Nick Howe

Nicholas Sheldon Howe, 85, departed on his final hike April 4, 2019, after a period of declining health.

Nick was born in Greenfield, Mass., and attended the Bement School and Deerfield Academy, where his father was on the faculty as a history teacher. His childhood was spent among the fields of the Pioneer Valley and in the White Mountains around Jackson, where the family has had a home known as Overlook since 1903.

As a young man, Nick worked as a hutman in the AMC hut system first skinning mules and later at the Madison hut. A love of the White Mountains, hiking and skiing steered his life and career.

Nick attended Middlebury College in the 1950s and then took a year off to take a job on the ski patrol at Sun Valley, where he rubbed elbows with many of the “legends of skiing.” He later graduated from Goddard College. He was one of the founding members of Franconia College in 1963, where he taught until 1976.

In 1977, Nick became a contributor to Skiing magazine, where his inimitable storytelling writing style earned him many fans. For almost 20 years, he profiled many of those same ski legends for Skiing, finding that special anecdote to drive the narrative.

During this time, Nick also signed on as the correspondent for the U.S. Women’s Ski Team, following the World Cup circuit and athletes such as Abbi Fisher, Tamara McKinney and Christin Cooper around the world and submitting stories back to news outlets and Skiing. One memorable tale described a kerfuffle at the Czech border involving the Stasi Police, ski team members and a coughing Soviet-era automobile … what really happened is still a mystery.

Indeed, although he would never admit it, Nick’s writing could often be summed up as, “never let a few facts get in the way of a good story” (to paraphrase an oft-used quote).

Eventually, Nick left Skiing and the U.S. team and became a freelance journalist, writing for Yankee, Backpacker, Outside and others, writing creatively about anything that interested him — everything from Bean boots to woodpiles were subject to his scrutiny.

In 1995, “Fatal Attraction,” a story for Yankee magazine, was nominated for a National Magazine Award.

He is best-known for “Not Without Peril,” his chronicle of accidents in the Presidential Range of the White Mountains, published by the Appalachian Mountain Club. Nick also authored “Barns,” a coffee-table photo journal of New England’s iconic farm building.

He was a regular columnist for The Conway Daily Sun from 1989 until recently and was much-loved for his observations of the region and its people.

Nick was also an accomplished musician. He played the fiddle and banjo as a member of the Canterbury Country Dance Orchestra and other groups, playing local contra dances and festivals. These musical collaborations also produced several albums.

In 1965, he was a performer at the Newport Folk Festival, which was best-known as the year that Bob Dylan “went electric.” In his later years, he collected banjos and mandolins and played occasionally.

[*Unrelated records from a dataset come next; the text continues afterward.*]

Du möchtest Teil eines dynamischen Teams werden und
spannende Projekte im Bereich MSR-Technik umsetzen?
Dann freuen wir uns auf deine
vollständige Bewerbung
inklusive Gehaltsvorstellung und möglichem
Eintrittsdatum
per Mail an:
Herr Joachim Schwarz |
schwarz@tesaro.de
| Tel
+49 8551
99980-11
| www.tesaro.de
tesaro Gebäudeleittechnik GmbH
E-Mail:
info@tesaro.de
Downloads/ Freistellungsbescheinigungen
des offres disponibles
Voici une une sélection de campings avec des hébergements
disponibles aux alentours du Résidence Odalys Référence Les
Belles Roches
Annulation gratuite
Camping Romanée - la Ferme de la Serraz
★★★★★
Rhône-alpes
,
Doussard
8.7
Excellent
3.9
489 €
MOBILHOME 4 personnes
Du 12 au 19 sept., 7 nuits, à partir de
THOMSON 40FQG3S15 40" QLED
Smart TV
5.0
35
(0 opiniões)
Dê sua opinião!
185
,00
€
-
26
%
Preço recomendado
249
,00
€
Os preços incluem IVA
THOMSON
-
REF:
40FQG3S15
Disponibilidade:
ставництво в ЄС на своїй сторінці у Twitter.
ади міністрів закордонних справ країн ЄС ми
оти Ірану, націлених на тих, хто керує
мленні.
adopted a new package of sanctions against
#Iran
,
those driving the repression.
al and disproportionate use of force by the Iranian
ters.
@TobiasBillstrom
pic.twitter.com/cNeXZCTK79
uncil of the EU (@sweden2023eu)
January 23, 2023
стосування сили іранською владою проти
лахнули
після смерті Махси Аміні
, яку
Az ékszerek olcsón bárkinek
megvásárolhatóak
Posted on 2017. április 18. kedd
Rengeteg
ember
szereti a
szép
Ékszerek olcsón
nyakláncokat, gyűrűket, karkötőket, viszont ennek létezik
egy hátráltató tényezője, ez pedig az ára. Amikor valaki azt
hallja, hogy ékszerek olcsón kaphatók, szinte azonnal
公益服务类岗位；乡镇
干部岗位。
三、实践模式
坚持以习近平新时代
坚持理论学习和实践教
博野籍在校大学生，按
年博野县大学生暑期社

Nick was never a boring sibling, uncle, cousin, colleague or friend. He could always be counted on for a great story, a unique piece of history or an irascible comment.

He was predeceased by his sister, Elizabeth. He is survived by his brother, John Howe and his wife, Mary, of Jackson, N.H.; and several nieces, nephews and cousins.

His family wishes to give heartfelt thanks to the staff of the Coos County Nursing Home for their care, love and support over the past year. Please consider a donation in Nick’s name to the New England Ski Museum, P.O. Box 1673, North Conway, NH 03860.

A reception in Nick’s memory will be held at the Eastern Slope Branch of the New England Ski Museum in North Conway, N.H., on April 27 at 4 p.m.